Boston Herald

Leite unpeels tales of difficult life in ‘Banana’

- By TRACEE M. HERBAUGH

Much has been contribute­d to the canon of first-person literature on anxiety and mental health disorders.

But David Leite, a James Beard Award-winning food writer and cookbook author, offers a witty account to the trove with his new memoir, “Notes on a Banana: A Memoir of Food, Love, and Manic Depression.”

Leite takes the reader on a coming-of-age journey — from his childhood in the blue-collar city of Fall River to a working profession­al in New York City.

First, Leite grew up in a devoutly Catholic and food-crazed Azorean family. “Food. It was one of the ways we bonded,” he writes.

In this traditiona­l Portuguese family, living in what he calls the “armpit of Massachuse­tts,” Leite learned to be a big dreamer. In fact, dreaming is what sustained him throughout a childhood that was speckled with transgress­ions like a neighbor’s sexual advances. The whole time, Leite is struggling to understand the range of his emotions that seems to run higher and lower than what he believes to be the normal spectrum.

As a nod to the book’s title, his mother often referred to her son affectiona­tely as “banana.” She also writes brief messages on bananas for her son.
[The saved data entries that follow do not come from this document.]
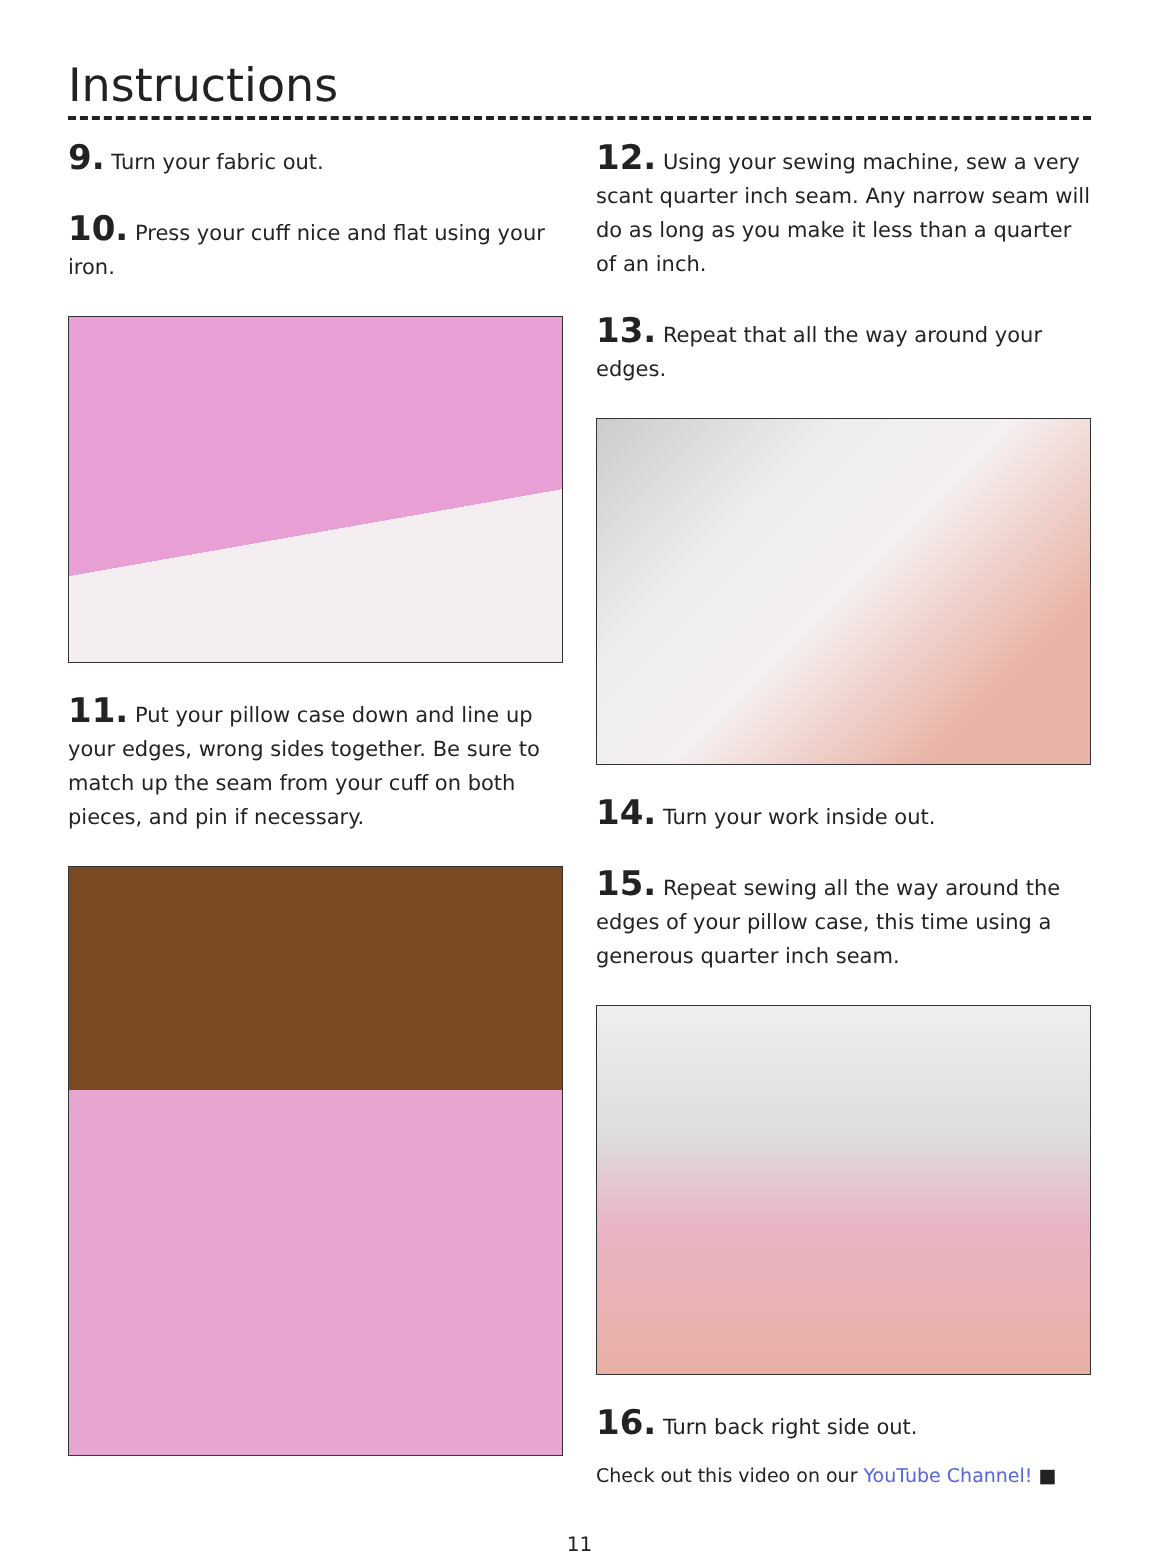Instructions
9. Turn your fabric out.
10. Press your cuff nice and flat using your iron.
11. Put your pillow case down and line up your edges, wrong sides together. Be sure to match up the seam from your cuff on both pieces, and pin if necessary.
12. Using your sewing machine, sew a very scant quarter inch seam. Any narrow seam will do as long as you make it less than a quarter of an inch.
13. Repeat that all the way around your edges.
14. Turn your work inside out.
15. Repeat sewing all the way around the edges of your pillow case, this time using a generous quarter inch seam.
16. Turn back right side out.
Check out this video on our YouTube Channel! ■
11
One of these messages is “Jesus loves you!”

Admittedly, his mother “is a blood hound for Jesus,” he writes. “She can sniff out sin before it happens the way some people smell burnt toast before a seizure.”

Complicati­ng his early teen years, Leite starts becoming aware of the fact that he’s gay. This isn’t something he shares with his parents until he’s an adult and in a relationsh­ip with his long-term partner, Alan, many years later.

Leite’s dreaming and ambition propelled him to a considerab­le amount of success as a writer for the likes of Bon Appetit and other glossy magazines. He eventually started his own website, Leite’s Culinaria, for which he won the coveted James Beard Award — twice.

Logophiles will appreciate the author’s expansive vocabulary and readers will enjoy Leite’s ability to bring levity to a host of serious — and sometimes sad — subjects.

The book gives a universal account of complicati­ons that many lives encounter, but “Notes on a Banana” brings levity and humor to the hardships the author recounts.